Every now and then, those in the business of moving goods from China to Europe are given cause for excitement when new developments in landbridge links emerge, promising large cuts in transit times and costs.
The big development last year was the signing of an agreement by the German, Chinese and Russian state railways to make scheduled and reliable rail freight services between major Chinese and European commercial cities a reality. More recently, the issue emerged again with China’s announcement of plans to build 12 new highways crossing from its western Xinjiang province into Central Asia.
The overland shipping of cargo from Asia to Europe is certainly not a new thing. It was done via the ancient Silk Road, and in modern times is still done through infrastructure such as the Trans-Siberian Railway (TSR).
But overland options have never managed to take more than a very small percentage of cargo moving between the two continents.
The big problem has been an inability to achieve the level of coordination required for shipments to cross many national borders without excessive delay. China’s badly administered and highly unreliable rail freight network, together with infrastructure and equipment shortfalls are a case in point.
However, in the last couple of years, the opening up of the logistics sector to foreign participation, significant infrastructure investments and more political and security motivations for building transport connections with central Asia, suggest improvement is on the way.

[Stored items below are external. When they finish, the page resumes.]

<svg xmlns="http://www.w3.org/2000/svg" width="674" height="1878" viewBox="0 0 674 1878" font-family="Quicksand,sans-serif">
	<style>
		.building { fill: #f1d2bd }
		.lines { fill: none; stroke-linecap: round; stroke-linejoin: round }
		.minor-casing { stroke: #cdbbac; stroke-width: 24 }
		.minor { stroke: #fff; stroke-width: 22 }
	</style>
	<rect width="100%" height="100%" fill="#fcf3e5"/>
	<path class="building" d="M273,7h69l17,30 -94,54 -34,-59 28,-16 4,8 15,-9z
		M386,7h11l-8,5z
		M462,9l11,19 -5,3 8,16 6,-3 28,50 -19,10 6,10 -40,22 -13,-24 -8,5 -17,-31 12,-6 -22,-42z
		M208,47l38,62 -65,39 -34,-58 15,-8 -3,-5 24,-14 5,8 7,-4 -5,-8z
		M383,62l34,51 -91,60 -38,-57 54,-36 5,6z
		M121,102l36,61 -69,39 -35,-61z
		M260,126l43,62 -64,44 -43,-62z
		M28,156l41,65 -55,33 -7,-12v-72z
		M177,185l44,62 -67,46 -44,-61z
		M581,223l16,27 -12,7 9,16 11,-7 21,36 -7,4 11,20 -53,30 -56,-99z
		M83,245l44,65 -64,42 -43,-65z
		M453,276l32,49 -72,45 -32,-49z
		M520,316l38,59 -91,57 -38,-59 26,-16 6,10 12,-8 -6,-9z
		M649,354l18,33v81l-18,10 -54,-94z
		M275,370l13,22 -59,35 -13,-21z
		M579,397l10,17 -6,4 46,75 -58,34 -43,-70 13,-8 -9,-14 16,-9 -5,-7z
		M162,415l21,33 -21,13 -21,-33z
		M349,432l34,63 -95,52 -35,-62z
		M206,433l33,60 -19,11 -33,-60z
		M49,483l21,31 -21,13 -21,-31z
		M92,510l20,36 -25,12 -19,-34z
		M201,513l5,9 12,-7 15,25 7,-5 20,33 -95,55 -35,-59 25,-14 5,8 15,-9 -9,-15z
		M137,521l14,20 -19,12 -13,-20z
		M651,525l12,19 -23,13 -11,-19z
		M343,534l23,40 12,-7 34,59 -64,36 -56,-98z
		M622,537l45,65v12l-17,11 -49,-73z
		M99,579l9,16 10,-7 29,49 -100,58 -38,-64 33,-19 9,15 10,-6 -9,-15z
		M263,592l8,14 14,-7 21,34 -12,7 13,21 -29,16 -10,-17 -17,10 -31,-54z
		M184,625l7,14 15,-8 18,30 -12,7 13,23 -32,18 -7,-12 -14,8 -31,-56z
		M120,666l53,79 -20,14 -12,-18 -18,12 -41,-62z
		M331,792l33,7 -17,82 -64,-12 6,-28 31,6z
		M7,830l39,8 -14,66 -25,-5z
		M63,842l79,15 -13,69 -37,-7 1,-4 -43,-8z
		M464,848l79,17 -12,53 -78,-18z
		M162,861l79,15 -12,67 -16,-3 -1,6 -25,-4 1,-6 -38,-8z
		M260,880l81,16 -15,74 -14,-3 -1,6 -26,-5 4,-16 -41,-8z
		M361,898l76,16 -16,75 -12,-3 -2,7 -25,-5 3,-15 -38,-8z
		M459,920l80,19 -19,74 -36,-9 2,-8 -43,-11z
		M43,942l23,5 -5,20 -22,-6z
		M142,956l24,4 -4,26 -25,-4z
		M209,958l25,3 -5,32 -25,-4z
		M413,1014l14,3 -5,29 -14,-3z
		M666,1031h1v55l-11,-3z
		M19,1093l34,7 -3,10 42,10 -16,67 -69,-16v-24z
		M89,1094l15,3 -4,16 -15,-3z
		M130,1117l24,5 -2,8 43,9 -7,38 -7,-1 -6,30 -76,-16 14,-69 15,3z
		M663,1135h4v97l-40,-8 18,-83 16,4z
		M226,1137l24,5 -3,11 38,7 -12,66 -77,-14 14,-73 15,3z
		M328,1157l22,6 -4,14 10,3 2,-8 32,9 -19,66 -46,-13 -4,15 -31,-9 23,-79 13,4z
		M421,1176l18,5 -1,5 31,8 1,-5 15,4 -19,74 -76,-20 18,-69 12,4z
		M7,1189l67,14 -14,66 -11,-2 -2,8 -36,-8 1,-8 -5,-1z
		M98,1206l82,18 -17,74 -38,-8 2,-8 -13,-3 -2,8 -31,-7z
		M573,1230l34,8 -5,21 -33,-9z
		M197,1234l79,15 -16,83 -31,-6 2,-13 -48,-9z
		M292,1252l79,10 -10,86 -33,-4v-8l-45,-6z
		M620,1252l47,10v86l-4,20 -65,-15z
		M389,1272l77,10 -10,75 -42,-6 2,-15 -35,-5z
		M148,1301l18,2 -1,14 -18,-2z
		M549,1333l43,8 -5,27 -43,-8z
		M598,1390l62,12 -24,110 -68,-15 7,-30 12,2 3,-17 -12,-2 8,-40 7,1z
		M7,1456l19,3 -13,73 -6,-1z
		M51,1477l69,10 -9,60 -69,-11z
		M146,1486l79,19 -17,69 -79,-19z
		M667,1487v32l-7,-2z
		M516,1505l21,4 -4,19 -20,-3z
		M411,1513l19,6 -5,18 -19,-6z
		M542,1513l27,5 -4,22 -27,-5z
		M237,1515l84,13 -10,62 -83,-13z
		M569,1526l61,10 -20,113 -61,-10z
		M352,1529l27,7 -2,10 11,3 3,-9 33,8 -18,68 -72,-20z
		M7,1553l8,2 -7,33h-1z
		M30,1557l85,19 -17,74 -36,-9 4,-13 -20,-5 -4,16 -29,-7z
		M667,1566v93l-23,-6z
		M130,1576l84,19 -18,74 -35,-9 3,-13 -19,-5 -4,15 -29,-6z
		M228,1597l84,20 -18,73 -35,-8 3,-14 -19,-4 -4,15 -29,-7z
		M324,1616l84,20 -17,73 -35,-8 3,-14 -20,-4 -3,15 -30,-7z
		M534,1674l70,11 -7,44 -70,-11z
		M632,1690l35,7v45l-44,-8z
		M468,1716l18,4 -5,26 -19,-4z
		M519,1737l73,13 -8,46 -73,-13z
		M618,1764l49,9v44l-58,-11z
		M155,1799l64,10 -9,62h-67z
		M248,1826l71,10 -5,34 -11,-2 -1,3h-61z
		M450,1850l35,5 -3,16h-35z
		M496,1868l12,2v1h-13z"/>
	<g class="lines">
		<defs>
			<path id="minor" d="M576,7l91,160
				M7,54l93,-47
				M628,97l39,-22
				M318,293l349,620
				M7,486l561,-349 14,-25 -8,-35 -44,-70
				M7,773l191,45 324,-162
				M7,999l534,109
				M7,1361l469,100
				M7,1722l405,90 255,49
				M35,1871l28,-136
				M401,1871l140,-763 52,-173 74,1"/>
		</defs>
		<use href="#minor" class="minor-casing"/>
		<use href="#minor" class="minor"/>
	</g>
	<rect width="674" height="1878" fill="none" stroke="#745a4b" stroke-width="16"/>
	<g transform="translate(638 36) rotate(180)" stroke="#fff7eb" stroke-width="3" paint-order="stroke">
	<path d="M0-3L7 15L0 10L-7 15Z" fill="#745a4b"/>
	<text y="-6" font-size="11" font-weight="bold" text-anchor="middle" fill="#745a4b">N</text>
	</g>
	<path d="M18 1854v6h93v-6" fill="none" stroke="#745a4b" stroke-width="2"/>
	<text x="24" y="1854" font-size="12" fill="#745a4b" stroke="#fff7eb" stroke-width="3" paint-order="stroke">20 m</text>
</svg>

There is certainly no lack of encouragement from neighboring countries.
Kazakhstan in particular has shown its willingness to invest heavily to help route China-Europe cargo through its landlocked borders by rail. One of the country’s largest freight forwarders and a key partner of Kazakhstan Railways, Soyuztranslink (STL), now offers rail freight services from Shanghai and Beijing to several points in Kazakhstan and on to all main trading commercial centers in central Asia and eastern Europe.
Until these improvements translate into substantial reform of China’s railways administration, though, the prospect of very large volumes of cargo traveling to Europe by rail will not materialize.

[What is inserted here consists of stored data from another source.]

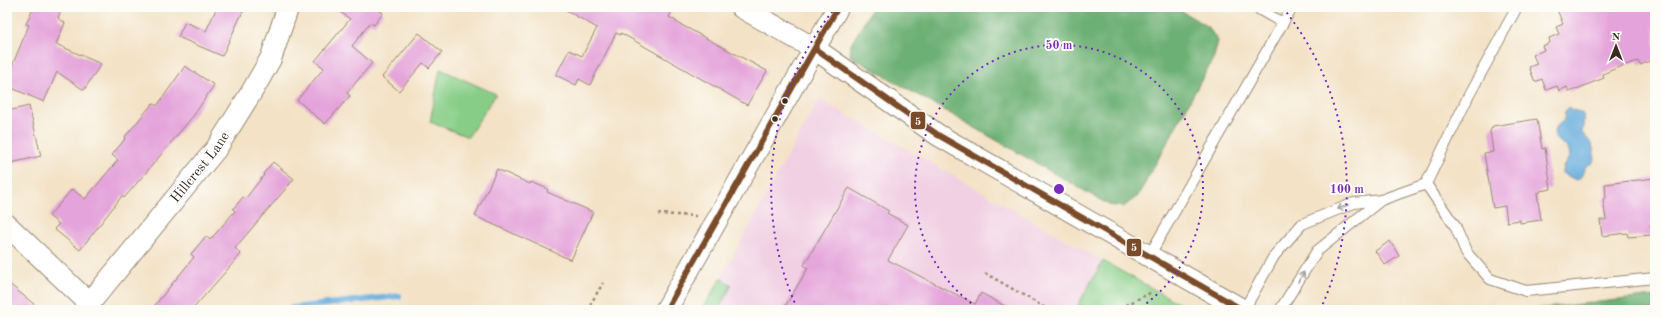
<svg xmlns="http://www.w3.org/2000/svg" width="1662" height="317" font-family="'Old Standard TT',serif">
  <style>
    .built { fill: #f1d0e3 }
    .green { fill: #87cd87; stroke: #617c52 }
    .forest { fill: #6db074; stroke: #546d49 }
    .water { fill: #67addd; stroke: #516c7e }
    .lines { fill: none; stroke-linecap: round; stroke-linejoin: round }
    .stream { stroke: #67addd; stroke-width: 6 }
    .building { fill: #e4a3da }
    .service-casing { stroke: #978672; stroke-width: 12 }
    .minor-casing { stroke: #978672; stroke-width: 23 }
    .path { stroke: #978672; stroke-width: 2.5; stroke-dasharray: 3 3; stroke-linecap: butt }
    .service { stroke: #fff; stroke-width: 10 }
    .minor { stroke: #fff; stroke-width: 21 }
    .bus-1-casing { stroke: #fdfcf7; stroke-width: 9 }
    .bus-1 { stroke: #7a4b2a; stroke-width: 6 }
    .oneway { stroke: #a79f9a }
    .ring { fill: none; stroke: #7b2cbf; stroke-width: 2; stroke-dasharray: 2 4 }
    .bus-dot { fill: #3b2a1e; stroke: #fdfcf7; stroke-width: 1.5 }
    .labels { text-anchor: middle; dominant-baseline: central; stroke-width: 4; stroke-linejoin: round; paint-order: stroke }
    .street-label { font-size: 14px; fill: #3b2a1e; stroke: #fdfcf7 }
    .centre { fill: #7b2cbf; stroke: #fdfcf7; stroke-width: 2 }
    .ring-label { font-size: 12px; text-anchor: middle; font-weight: bold; fill: #7b2cbf; stroke: #fdfcf7; stroke-width: 4; stroke-linejoin: round; paint-order: stroke }
    .line-badge { stroke: #fdfcf7; stroke-width: 1.5 }
    .badge-label { font-size: 11px; text-anchor: middle; font-weight: bold; fill: #fff }
  </style>
  <rect width="100%" height="100%" fill="#fdfcf7"/>
  <filter id="ink" filterUnits="userSpaceOnUse"><feTurbulence type="fractalNoise" baseFrequency=".025" numOctaves="2"/><feDisplacementMap in="SourceGraphic" scale="8" xChannelSelector="R" yChannelSelector="G"/><feConvolveMatrix kernelMatrix="1 2 1 2 8 2 1 2 1" color-interpolation-filters="sRGB"/></filter>
  <filter id="wash" filterUnits="userSpaceOnUse"><feTurbulence type="fractalNoise" baseFrequency=".012" numOctaves="4" result="noise"/><feDisplacementMap in="SourceGraphic" scale="16" xChannelSelector="R" yChannelSelector="G"/><feGaussianBlur stdDeviation="0.9" result="paint"/><feColorMatrix in="noise" values="0 0 0 0 0 0 0 0 0 0 0 0 0 0 0 0 0 1.4 0 .05"/><feComposite in="paint" operator="in"/></filter>
  <g filter="url(#wash)">
    <rect width="100%" height="100%" fill="#f3e2c6"/>
    <polygon class="built" points="819,99 1103,261 1075,310 718,310 732,285 721,278"/>
    <g class="green">
      <polygon points="440,69 496,94 468,137 430,122"/>
      <polygon points="1103,261 1191,310 1075,310"/>
      <polygon points="721,278 732,285 718,310 702,310"/>
    </g>
    <g class="forest">
      <polygon points="873,7 1175,7 1208,27 1218,41 1214,57 1138,196 1123,207 1109,205 850,56 851,44"/>
      <polygon points="1655,296 1655,310 1525,310"/>
    </g>
    <path class="water" d="M1570 107 1572 110C1590 113 1583 120 1582 133L1592 144 1595 159 1592 163 1586 166C1582 172 1583 178 1576 180L1562 173C1562 165 1569 161 1570 153 1566 142 1557 145 1554 132L1555 128 1564 120 1565 111Z"/>
    <g class="lines">
      <polyline class="stream" points="288,310 292,308 399,296"/>
    </g>
    <g id="blocks">
      <g class="building">
        <polygon points="34,7 63,7 58,18 65,23 56,44 101,64 84,90 57,72 44,102 7,86 7,78 29,25 26,24"/>
        <polygon points="217,7 245,7 222,56 178,37 185,22 206,31"/>
        <polygon points="333,7 382,7 379,10 383,13 374,25 370,23 352,46 372,63 347,93 350,96 325,124 297,100 324,68 315,61 350,19"/>
        <polygon points="561,7 659,7 671,13 669,17 676,21 676,22 767,71 747,105 621,33 620,35 616,33 590,85 579,79 576,85 556,75 569,50 582,56 597,28"/>
        <polygon points="1556,7 1655,7 1655,59 1640,65 1638,61 1619,67 1603,74 1604,78 1569,92 1567,87 1559,91 1557,86 1546,90 1542,79 1535,82 1529,67 1537,64 1533,55 1544,50 1542,46 1550,43 1549,38 1559,34 1556,27 1563,24"/>
        <polygon points="419,33 442,52 429,68 423,63 399,91 382,77"/>
        <polygon points="185,66 214,85 194,115 149,169 124,198 122,196 80,250 54,229 59,224 49,216 72,189 85,199 118,160 112,155 125,139 124,138 153,103 157,106"/>
        <polygon points="29,106 41,156 7,164 7,111"/>
        <polygon points="1537,119 1542,149 1545,148 1551,189 1540,191 1540,193 1537,193 1541,220 1520,223 1520,220 1507,222 1505,206 1493,208 1484,153 1493,152 1490,131 1493,126"/>
        <polygon points="273,162 294,179 235,248 241,254 192,310 151,310 194,257 191,254 206,236 210,240 235,211 233,209 243,197 245,199 264,175 263,174"/>
        <polygon points="497,169 530,184 531,182 548,189 547,192 593,212 571,260 475,216"/>
        <polygon points="1655,178 1655,224 1650,224 1652,235 1628,237 1627,233 1602,236 1600,220 1606,220 1603,199 1606,198 1605,184"/>
        <polygon points="849,188 889,211 887,213 908,225 888,260 975,304 981,293 1012,310 783,310 808,268 804,265"/>
        <polygon points="1390,241 1399,256 1385,265 1375,251"/>
        <polygon points="7,282 41,310 7,310"/>
      </g>
    </g>
  </g>
  <g filter="url(#ink)">
    <use href="#blocks" fill-opacity="0" stroke="#978672" stroke-width="1"/>
    <g class="lines">
      <g class="service-casing">
        <g id="service">
          <polyline points="1255,7 1283,23"/>
          <polyline points="1517,7 1469,95 1426,184 1455,226 1466,252 1490,279 1526,291 1655,278"/>
          <polyline points="1149,256 1292,7"/>
          <polyline points="1244,310 1274,256 1302,224 1354,203 1381,200 1426,184"/>
          <polyline points="1280,310 1317,251 1381,200"/>
        </g>
      </g>
      <g class="minor-casing">
        <g id="minor">
          <polyline points="741,7 815,49 938,135 1243,310"/>
          <polyline points="7,225 89,303"/>
          <path id="s1" d="M84 310 216 149 254 88 271 58 288 7"/>
          <polyline points="666,310 838,7"/>
        </g>
      </g>
      <g class="path">
        <polyline points="658,214 696,216"/>
        <polyline points="985,273 1049,310"/>
        <polyline points="587,310 603,283"/>
        <polyline points="1074,310 1076,307 1090,310"/>
        <polyline points="1109,310 1120,308 1152,292"/>
      </g>
      <use href="#service" class="service"/>
      <use href="#minor" class="minor"/>
      <g class="bus-1-casing">
        <g id="bus-1">
          <polyline points="815,49 938,135 1243,310"/>
          <polyline points="666,310 838,7"/>
        </g>
      </g>
      <use href="#bus-1" class="bus-1"/>
    </g>
    <defs><path id="oneway-shaft" d="M-6 0H5M1.5-3L5.5 0L1.5 3" fill="none" stroke-width="1.6" stroke-linecap="round" stroke-linejoin="round"/></defs>
    <g class="oneway">
      <use href="#oneway-shaft" transform="translate(1343 207) rotate(158)"/>
      <use href="#oneway-shaft" transform="translate(1301 277) rotate(-58)"/>
    </g>
  </g>
  <g class="ring">
    <path d="M981 310A144 144 0 1 1 1137 310"/>
    <path d="M797 308A288 288 0 0 1 835 8M1283 8A288 288 0 0 1 1321 308"/>
  </g>
  <g class="bus-dot">
    <circle cx="785" cy="101" r="3.5"/>
    <circle cx="775" cy="119" r="3.5"/>
  </g>
  <g class="labels">
    <g class="street-label">
      <text stroke="none"><textPath href="#s1" startOffset="184">Hillcrest Lane</textPath></text>
    </g>
  </g>
  <circle cx="1059" cy="189" r="6" class="centre"/>
  <g class="ring-label">
    <text x="1059" y="49">50 m</text>
    <text x="1347" y="193">100 m</text>
  </g>
  <g class="line-badge">
    <rect x="910" y="111" width="16" height="19" rx="4" fill="#7a4b2a"/>
    <rect x="1126" y="238" width="16" height="19" rx="4" fill="#7a4b2a"/>
  </g>
  <g class="badge-label">
    <text x="918" y="125">5</text>
    <text x="1134" y="251">5</text>
  </g>
  <rect width="1662" height="317" fill="none" stroke="#fdfcf7" stroke-width="24"/>
  <g transform="translate(1616 46)" stroke="#fdfcf7" stroke-width="3" paint-order="stroke">
  <path d="M0-3L7 15L0 10L-7 15Z" fill="#3b2a1e"/>
  <text y="-6" font-size="11" font-weight="bold" text-anchor="middle" fill="#3b2a1e">N</text>
  </g>
</svg>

A more realistic chance lies with the trucking sector. The 12 new highways to be constructed in northwest Xinjiang this year will link to roads in Russia, Kazakhstan, Kyrgyzstan and Pakistan. They will plug into the UN’s Asian Highway network, consisting of 141,000 kilometers of arteries criss-crossing 32 Asian countries.
Pilot caravans of cargo from China to Europe have already been successfully tested by the Geneva-based International Road Transport Union (IRTU) and have demonstrated the method’s sound economic and environmental sense. A container bound for Hamburg from Urumuqi that is moved via the port of Shanghai, needs to travel some 24,000 km, while the overland route through Moscow is only 6,750 km.
Until now the largest obstacle facing forwarders in the launch of major overland commercial services by road have been customs delays and other problems at the numerous border crossings en route.
Join the club
A significant step to solving these would be if China were to join the relevant UN conventions regulating international road transport. This would, in theory, mean that a truck could travel all the way from China to Europe without the contents being inspected along the way.
China is expected to ratify the UN conventions this year and there is little reason to think why this will not happen.
Beijing realizes the competitive benefits for the country’s export sector inherent in making overland transport to Europe a reality. In addition, the move could herald a boon for the underdeveloped western provinces, with goods produced there destined for the US or Europe currently needing to be shipped thousands of kilometers in the wrong direction before being loaded onto ships.
Perhaps most important, sturdier transport and trade links with Commonwealth of Independent States countries would help alleviate some of China’s energy and raw materials needs, something that remains a major government priority and key to the country’s continuing development and security needs.